| Work to complete |
An exact transcription of the records is required, minus any images.

Stored entries
+++++

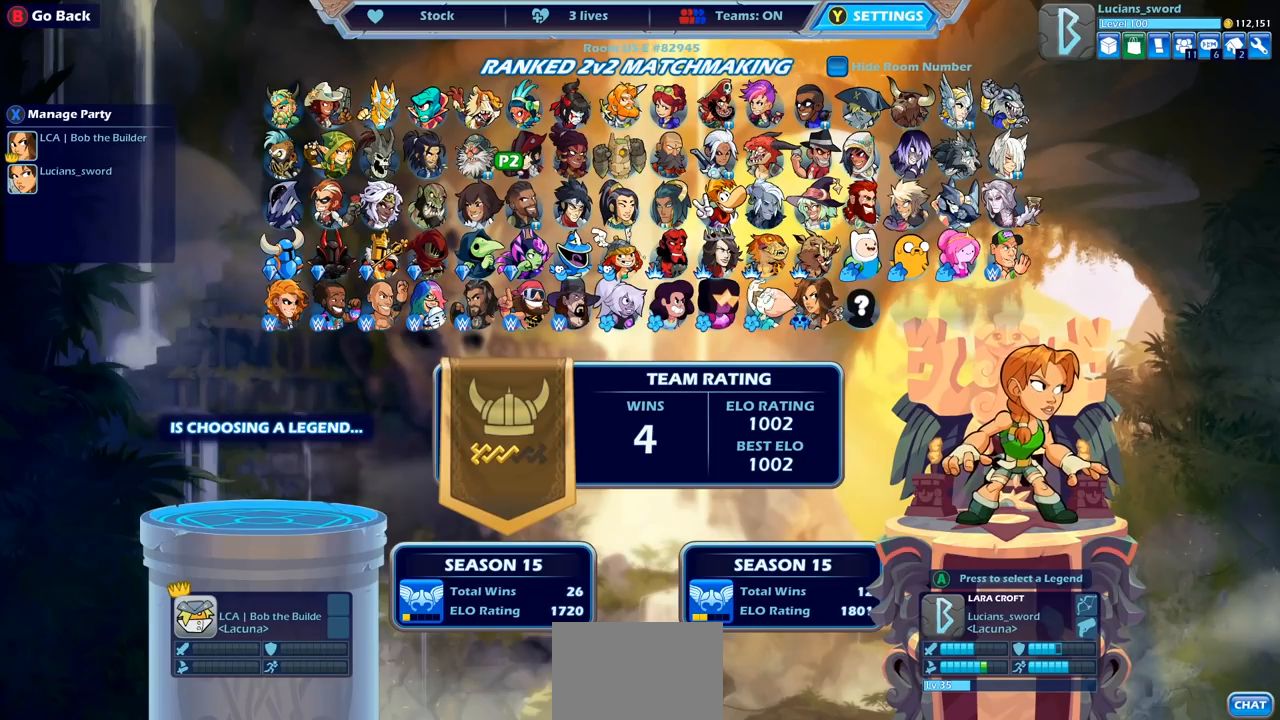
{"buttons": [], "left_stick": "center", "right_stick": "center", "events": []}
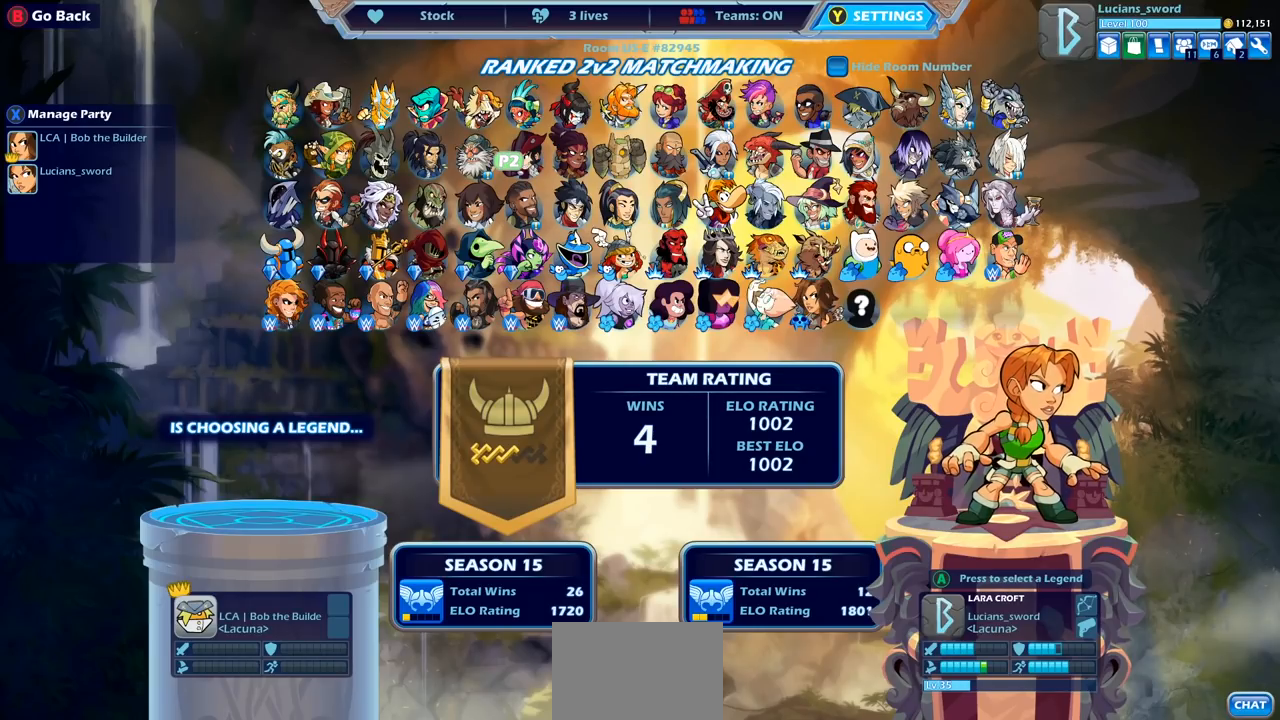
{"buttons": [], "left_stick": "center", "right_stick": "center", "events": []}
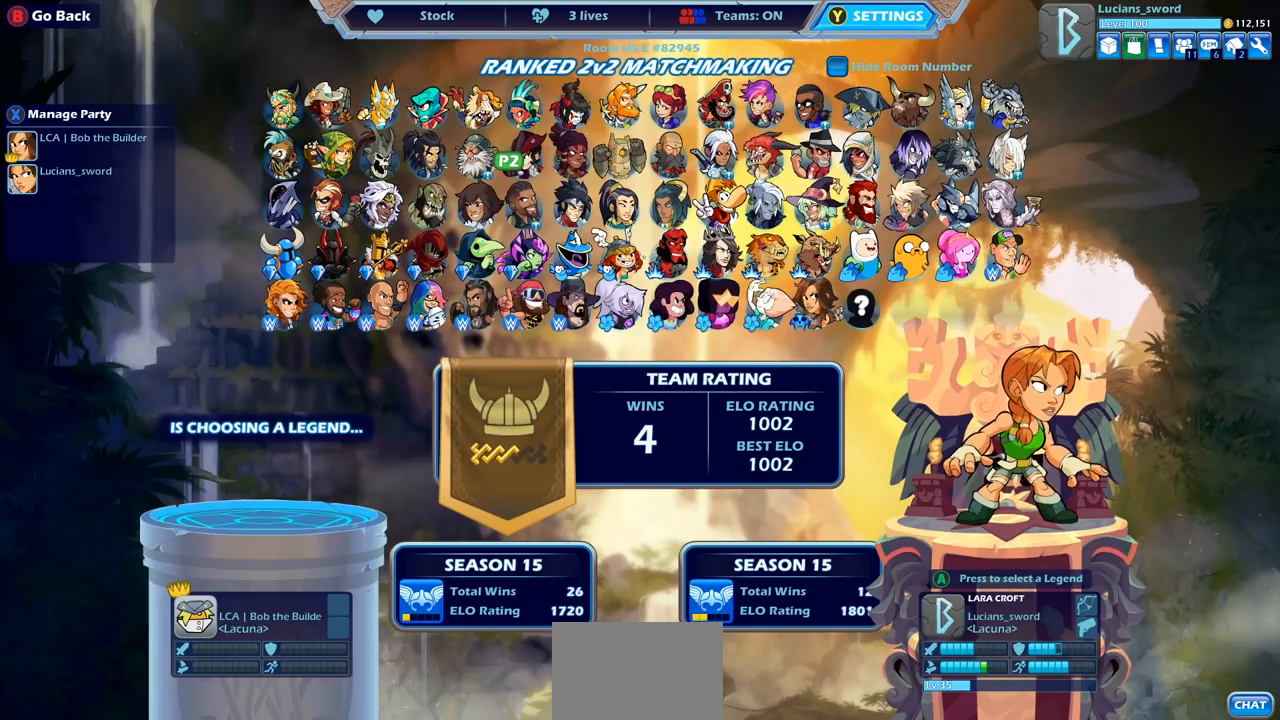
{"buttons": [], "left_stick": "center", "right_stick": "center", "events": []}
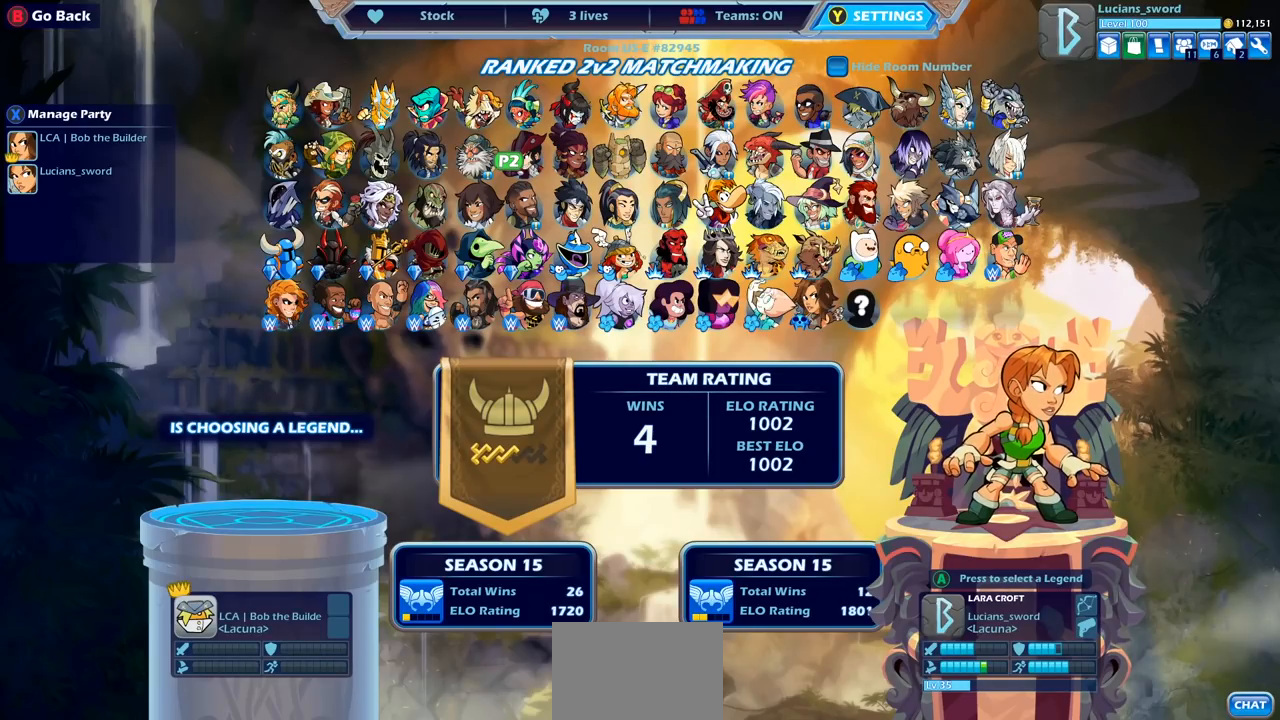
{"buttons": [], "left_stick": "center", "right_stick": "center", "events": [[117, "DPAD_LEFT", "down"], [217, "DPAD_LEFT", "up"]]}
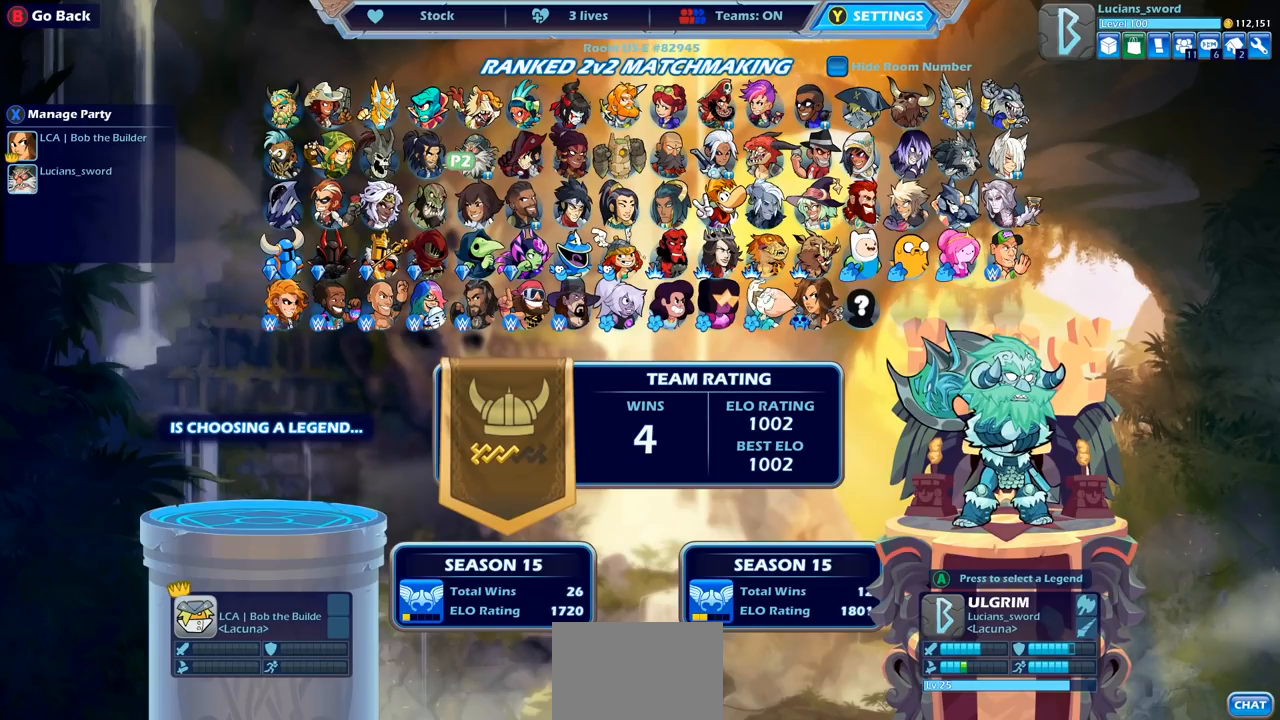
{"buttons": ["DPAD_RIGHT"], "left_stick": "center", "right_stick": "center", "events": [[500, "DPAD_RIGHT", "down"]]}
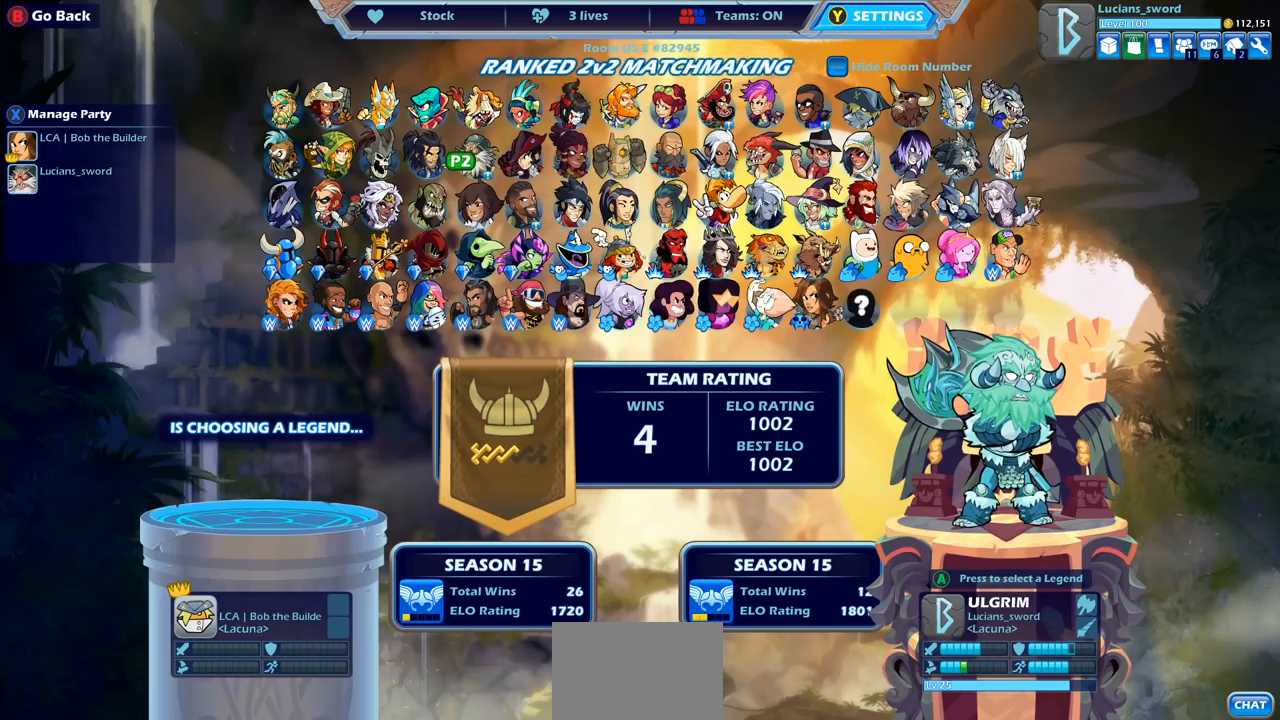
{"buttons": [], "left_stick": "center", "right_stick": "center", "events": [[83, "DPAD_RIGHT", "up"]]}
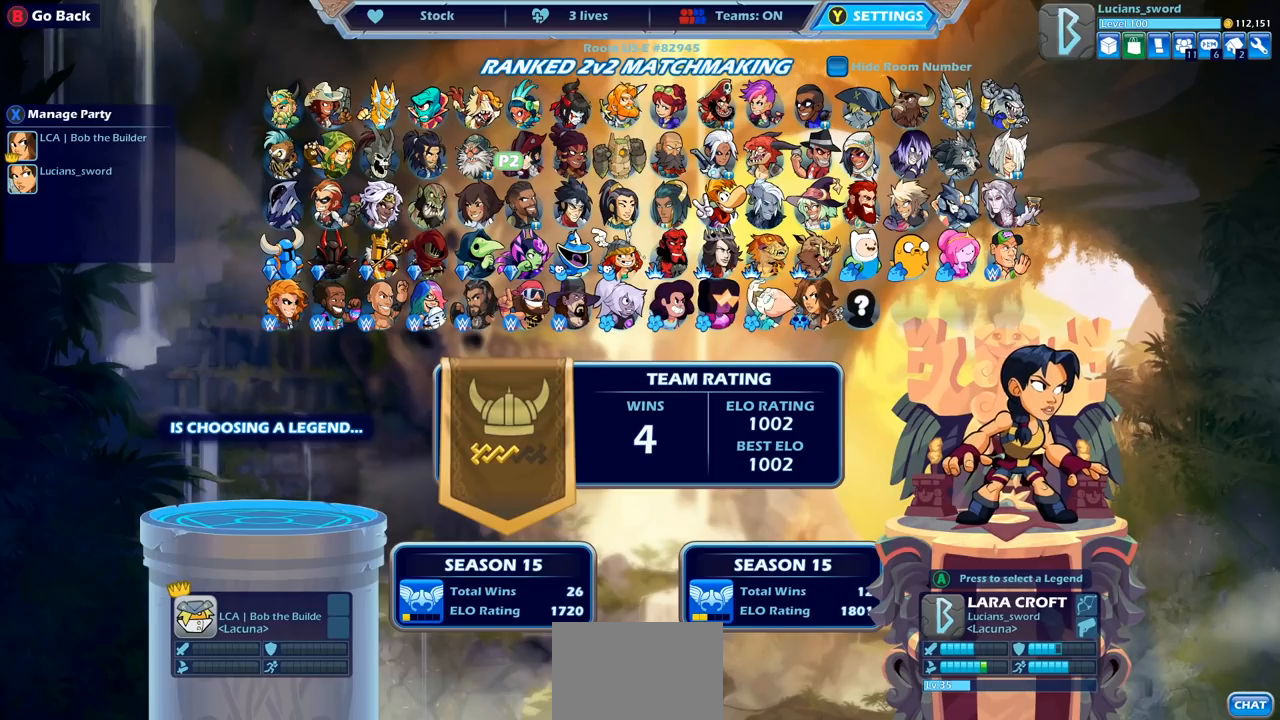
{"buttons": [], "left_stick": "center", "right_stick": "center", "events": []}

+++++

| Answer space |
{"buttons": [], "left_stick": "center", "right_stick": "center", "events": []}
{"buttons": [], "left_stick": "center", "right_stick": "center", "events": []}
{"buttons": [], "left_stick": "center", "right_stick": "center", "events": []}
{"buttons": [], "left_stick": "center", "right_stick": "center", "events": [[117, "DPAD_LEFT", "down"], [217, "DPAD_LEFT", "up"]]}
{"buttons": ["DPAD_RIGHT"], "left_stick": "center", "right_stick": "center", "events": [[500, "DPAD_RIGHT", "down"]]}
{"buttons": [], "left_stick": "center", "right_stick": "center", "events": [[83, "DPAD_RIGHT", "up"]]}
{"buttons": [], "left_stick": "center", "right_stick": "center", "events": []}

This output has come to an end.